Impact load identification by training a convolutional neural network (CNN) with physics-based simulator under uncertainty

Identifying an impact load applied to structural systems and taking a prompt maintenance action is critical in structural health management. While various approaches have been investigated, this impact load identification is still a challenging task, considering associated high-level measurement requirements and sophisticated dynamic characteristics of uncertain structural systems. In addressing this challenge, we propose a novel impact load identification method based on a convolutional neural network (CNN) that incorporates the system model parameter uncertainties. This method aims to estimate the location, magnitude, and direction of an impact load using just one multi-axis accelerometer. While CNNs are powerful DL classifier models capable of mapping a structure’s response to input excitation, their effectiveness is frequently hindered by the scarcity of training data.
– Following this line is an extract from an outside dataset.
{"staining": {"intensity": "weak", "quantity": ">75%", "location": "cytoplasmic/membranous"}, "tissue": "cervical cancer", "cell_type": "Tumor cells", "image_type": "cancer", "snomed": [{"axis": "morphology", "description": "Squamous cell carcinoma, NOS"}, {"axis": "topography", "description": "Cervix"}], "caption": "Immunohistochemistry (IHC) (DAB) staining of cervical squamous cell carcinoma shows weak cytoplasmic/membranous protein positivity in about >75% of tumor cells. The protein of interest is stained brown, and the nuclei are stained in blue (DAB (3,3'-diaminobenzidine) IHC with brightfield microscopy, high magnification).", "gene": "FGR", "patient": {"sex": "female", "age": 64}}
In this study, we proposed to utilize a Physics-Based simulator to generate the necessary training dataset. Physics-based simulators show great performance in robotics, building energy management, and cooling systems and it can provide valuable training data. Consequently, a physics-based simulator for uncertain systems was developed to bridge the gap between simulated and actual structures and evaluated using uncertainty analysis. To validate the proposed method, both numerical and laboratory case studies have been conducted. The Physics-Based simulator demonstrated its ability to effectively train the CNN model, addressing uncertainty issues in model parameters. Moreover, the applicability of this method was tested by utilizing a single measurement point in different locations, showcasing its versatility and potential for real-world engineering applications.